Just like my colleague was just saying, there is no
evidence that there is widespread voter fraud, and that
certainly has been the case in Texas.
I want to reframe this notion of election integrity.
Election integrity should be about making sure, ensuring that
every eligible voter has the right to vote, not focusing on
making sure that people who do not have access to vote vote.
It is the reverse of thought. It is the reverse of
priority. It is making sure that those in rural Texas can get
access to a ballot box; making sure that those that do not have
access to transportation can get to the ballot box; making sure
that those who have disabilities or who are just working can
get to the ballot box; making sure that young people can get
registered to vote; that they are not disenfranchised from
that.
Our rules and our system of laws seem to focus more on how
can we exclude people from participating in the process more so
than how can we encourage people from participating in the
process.
I was part of the Texas Legislature, and I broke quorum
over an elections bill. We had a big old fight over election
integrity. One of the big issues was that Republicans put in
this bill a provision to make it a felony, equal to kidnapping,
rape, murder, a felony for driving more than three people to
the polls. How is that even remotely appropriate?
Now, we ultimately got that bill, that provision struck,
because we had to leave the State for 6 weeks and make a big
old thing about it.
That should have never been in a voting integrity bill. In
fact, we should have had provisions of how can we make it for
coworkers to get to the polls? How can we have voting hours?
How can we have an online national registration? Because we had
a hearing in this very Committee over voter registration
purges, roll purges, when people move State to State. There was
not any meaningful solution to how to address that.
I think we should have a national voting registration act,
where you can register to vote, and that is just good. If you
are an American citizen you can register to vote in this
country and you should be able to do it online.
If we have the ability to pay our taxes online, if the
Government can accept--if it is safe enough to accept our
money, it should be safe enough to accept our vote.
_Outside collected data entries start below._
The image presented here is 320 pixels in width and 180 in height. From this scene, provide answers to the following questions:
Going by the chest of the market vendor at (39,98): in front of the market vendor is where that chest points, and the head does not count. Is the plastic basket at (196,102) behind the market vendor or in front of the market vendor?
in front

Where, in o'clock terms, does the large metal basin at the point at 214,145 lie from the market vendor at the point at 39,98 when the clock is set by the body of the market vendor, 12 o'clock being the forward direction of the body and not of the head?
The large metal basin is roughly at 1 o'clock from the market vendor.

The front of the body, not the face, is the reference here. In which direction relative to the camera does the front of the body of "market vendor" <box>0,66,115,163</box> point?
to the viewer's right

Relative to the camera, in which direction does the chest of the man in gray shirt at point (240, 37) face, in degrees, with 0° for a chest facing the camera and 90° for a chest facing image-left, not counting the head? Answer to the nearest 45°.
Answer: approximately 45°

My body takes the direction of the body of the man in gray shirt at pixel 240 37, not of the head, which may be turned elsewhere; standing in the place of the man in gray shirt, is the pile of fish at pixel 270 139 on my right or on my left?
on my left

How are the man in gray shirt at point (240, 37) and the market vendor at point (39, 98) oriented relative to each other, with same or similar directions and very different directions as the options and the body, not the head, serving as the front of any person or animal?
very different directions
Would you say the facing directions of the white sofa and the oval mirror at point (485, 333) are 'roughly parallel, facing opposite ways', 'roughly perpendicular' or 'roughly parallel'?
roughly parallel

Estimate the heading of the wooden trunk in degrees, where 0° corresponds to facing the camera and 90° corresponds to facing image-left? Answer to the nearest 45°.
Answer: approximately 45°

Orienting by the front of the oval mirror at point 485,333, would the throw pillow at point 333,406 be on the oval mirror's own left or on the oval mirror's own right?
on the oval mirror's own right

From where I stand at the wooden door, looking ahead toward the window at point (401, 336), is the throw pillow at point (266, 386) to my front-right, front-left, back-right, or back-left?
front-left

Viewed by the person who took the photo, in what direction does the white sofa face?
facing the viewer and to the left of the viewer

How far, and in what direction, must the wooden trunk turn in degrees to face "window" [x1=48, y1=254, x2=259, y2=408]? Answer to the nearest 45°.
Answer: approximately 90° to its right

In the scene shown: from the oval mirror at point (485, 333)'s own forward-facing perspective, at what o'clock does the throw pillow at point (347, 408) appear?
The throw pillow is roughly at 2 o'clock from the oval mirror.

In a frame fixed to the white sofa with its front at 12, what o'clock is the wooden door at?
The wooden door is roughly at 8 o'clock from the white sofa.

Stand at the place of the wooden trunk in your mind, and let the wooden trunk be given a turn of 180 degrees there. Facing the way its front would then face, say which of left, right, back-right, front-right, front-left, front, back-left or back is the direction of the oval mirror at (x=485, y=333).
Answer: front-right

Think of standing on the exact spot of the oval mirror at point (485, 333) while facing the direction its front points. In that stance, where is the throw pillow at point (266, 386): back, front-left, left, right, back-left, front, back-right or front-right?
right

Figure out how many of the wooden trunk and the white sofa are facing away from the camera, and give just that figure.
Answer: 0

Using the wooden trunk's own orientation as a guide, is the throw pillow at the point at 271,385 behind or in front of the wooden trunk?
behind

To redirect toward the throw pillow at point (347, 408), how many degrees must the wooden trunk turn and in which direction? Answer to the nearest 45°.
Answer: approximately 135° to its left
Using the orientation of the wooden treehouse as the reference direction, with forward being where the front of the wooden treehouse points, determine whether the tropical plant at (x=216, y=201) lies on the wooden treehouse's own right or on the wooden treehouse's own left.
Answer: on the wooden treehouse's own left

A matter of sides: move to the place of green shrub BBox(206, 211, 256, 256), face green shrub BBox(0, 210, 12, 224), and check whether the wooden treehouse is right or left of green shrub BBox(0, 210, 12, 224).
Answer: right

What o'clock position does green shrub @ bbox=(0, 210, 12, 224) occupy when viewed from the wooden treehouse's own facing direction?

I digress. Again, you are right, Mr. Chairman--Mr. Ranking
Member--time goes by way too fast.
I guess my question is to you, Ms. Lakin. I mean, you were
part of the voter purge case in Texas where our Governor tried
to kick hundreds of thousands of people wrongfully off the
poll.
What would online voter registration do to enable greater
participation? Because one of the things I am most concerned
about is we do not have enough percentage of our country that
actually votes, because we make it too hard for young people to
go. If you cannot do it on your phone, and if you are under 25,
you are incompetent to function outside of that.
I mean, what can we do? What is your sense on voter
registration online? How could that improve our process?
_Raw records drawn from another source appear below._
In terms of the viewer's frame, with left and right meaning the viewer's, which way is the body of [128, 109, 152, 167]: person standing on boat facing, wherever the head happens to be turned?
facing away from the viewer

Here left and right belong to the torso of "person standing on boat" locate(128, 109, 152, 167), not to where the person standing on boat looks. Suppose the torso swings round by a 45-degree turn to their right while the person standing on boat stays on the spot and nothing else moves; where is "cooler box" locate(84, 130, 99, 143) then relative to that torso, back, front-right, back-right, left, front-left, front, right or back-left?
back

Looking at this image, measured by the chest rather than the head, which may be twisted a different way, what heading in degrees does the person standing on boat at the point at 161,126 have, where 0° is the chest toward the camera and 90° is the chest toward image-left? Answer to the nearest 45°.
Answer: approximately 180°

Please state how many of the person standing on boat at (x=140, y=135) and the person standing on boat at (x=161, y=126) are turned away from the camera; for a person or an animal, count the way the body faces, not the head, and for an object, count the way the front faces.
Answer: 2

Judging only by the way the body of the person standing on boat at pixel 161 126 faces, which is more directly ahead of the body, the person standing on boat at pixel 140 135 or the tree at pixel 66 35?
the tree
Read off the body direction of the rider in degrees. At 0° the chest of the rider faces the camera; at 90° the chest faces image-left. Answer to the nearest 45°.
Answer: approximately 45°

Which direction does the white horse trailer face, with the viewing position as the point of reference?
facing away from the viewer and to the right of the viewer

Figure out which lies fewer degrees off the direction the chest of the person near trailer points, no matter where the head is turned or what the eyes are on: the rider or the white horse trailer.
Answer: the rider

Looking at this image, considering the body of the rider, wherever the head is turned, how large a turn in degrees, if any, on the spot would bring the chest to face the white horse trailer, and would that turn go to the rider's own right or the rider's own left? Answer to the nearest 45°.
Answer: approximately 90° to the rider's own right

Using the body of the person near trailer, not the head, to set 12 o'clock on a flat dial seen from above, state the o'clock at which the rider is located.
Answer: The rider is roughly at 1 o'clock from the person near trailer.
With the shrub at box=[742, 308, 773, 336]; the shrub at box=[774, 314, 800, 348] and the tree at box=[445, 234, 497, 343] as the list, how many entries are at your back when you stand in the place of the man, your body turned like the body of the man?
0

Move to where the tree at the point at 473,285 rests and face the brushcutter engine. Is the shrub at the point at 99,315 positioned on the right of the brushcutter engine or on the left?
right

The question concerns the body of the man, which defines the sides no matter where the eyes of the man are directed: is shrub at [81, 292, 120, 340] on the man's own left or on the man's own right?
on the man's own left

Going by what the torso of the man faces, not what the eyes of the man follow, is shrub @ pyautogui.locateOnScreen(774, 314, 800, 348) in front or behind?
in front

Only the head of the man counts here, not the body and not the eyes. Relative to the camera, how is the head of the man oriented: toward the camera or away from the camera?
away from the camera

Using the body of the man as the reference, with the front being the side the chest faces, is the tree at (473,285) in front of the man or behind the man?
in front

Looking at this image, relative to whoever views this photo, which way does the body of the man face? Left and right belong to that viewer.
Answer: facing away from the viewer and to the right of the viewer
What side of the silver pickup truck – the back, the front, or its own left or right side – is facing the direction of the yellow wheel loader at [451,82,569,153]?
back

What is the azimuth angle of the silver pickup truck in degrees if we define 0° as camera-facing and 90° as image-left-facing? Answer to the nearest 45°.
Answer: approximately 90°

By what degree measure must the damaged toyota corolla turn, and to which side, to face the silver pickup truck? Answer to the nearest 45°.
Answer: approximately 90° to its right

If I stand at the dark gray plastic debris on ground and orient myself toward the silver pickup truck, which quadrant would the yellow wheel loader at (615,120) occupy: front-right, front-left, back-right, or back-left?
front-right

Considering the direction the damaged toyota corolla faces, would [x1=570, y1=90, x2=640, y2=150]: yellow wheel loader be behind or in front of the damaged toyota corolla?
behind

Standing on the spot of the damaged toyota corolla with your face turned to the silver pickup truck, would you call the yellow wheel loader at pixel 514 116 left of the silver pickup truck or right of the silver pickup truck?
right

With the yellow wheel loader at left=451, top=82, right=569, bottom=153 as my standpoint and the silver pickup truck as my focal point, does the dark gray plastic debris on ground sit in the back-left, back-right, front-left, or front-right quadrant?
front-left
Ms. Lakin. Thank you for the question.
Online voter registration would expand the opportunity for
voters to both register to vote in the first instance and
update their registration. I think that is also critical, just
giving people more and more opportunities, more touch points to
be able to get registered.
By allowing voters to have that opportunity to also provide
their updated information and the like, it has the benefit of,
like the NVRA asks for, also improving list--accurate list
maintenance, accurate voter rolls, and the like. You get both
in this type of reform.
Ms. Johnson. Thank you so much.
Unfortunately, I am out of time. Thank you, Madam Chair.
Chair Lee. Thank you.
I would like to thank our witnesses for appearing before us
today. Members of the Committee may have additional questions
for you, and we ask that you please respond to those questions
in writing.
Without objection, each Member will have five legislative
days to insert additional material into the record or to revise
and extend their remarks.
[The written statement of the Southern Poverty Law Center
referred to follows:]
[GRAPHIC(S) NOT AVAILABLE IN TIFF FORMAT]
Chair Lee. If there is no further business, I thank the
Members for their participation.
Without objection, the Committee stands adjourned.